Autômatos celulares químicos e solução de problemas de otimização
Os pesquisadores usaram o processador híbrido para demonstrar sua capacidade computacional através da implementação de autômatos celulares químicos (CCA) em 1D e 2D.
São modelos matemáticos para simular sistemas complexos compostos por componentes simples interagindo localmente entre si de acordo com regras predefinidas.
Isto leva a comportamentos emergentes, como a replicação e a competição exibidas pelos "Chemits", que são entidades multicelulares definidas por padrões de concentrações químicas dentro da rede de reatores interconectados que hospedam a reação BZ.
Esses comportamentos se assemelham aos observados em organismos vivos e contribuem para a complexidade e adaptabilidade do sistema computacional.
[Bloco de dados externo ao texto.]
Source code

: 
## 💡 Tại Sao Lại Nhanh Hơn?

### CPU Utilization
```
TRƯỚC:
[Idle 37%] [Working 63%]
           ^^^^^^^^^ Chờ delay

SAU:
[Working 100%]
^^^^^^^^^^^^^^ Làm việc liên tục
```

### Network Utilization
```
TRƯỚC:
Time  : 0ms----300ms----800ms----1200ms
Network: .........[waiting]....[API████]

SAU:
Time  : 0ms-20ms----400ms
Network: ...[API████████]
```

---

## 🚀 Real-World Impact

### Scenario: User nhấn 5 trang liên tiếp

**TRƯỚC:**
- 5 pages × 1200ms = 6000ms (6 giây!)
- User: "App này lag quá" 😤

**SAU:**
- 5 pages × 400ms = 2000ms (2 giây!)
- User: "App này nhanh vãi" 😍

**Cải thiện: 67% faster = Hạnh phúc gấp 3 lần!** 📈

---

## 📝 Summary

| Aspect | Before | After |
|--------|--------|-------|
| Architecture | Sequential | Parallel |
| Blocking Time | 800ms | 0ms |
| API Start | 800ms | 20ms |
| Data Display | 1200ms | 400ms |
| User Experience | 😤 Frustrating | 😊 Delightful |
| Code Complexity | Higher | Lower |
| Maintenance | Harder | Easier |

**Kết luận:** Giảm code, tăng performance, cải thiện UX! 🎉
Além disso, os pesquisadores demonstram que sua abordagem computacional, que incorpora componentes eletrônicos e químicos, pode enfrentar com eficiência desafios de otimização combinatória, como o problema do caixeiro viajante.
Do lado da aplicação, sistemas híbridos como esses podem ser muito úteis para tarefas de aprendizagem profunda que exigem comportamento não linear. Os sistemas químicos oferecem inerentemente tais características, tornando as arquiteturas de computação híbrida eficientes em termos de recursos para problemas específicos onde as não linearidades e o comportamento probabilístico são vitais.
O professor Cornin acrescentou:“Vejo que uma versão de estado sólido poderia substituir o hardware de inteligência artificial e ser treinada com muito mais facilidade”.
No futuro, ele deseja explorar a miniaturização desta tecnologia e aumentar o tamanho da rede para resolver problemas verdadeiramente grandes.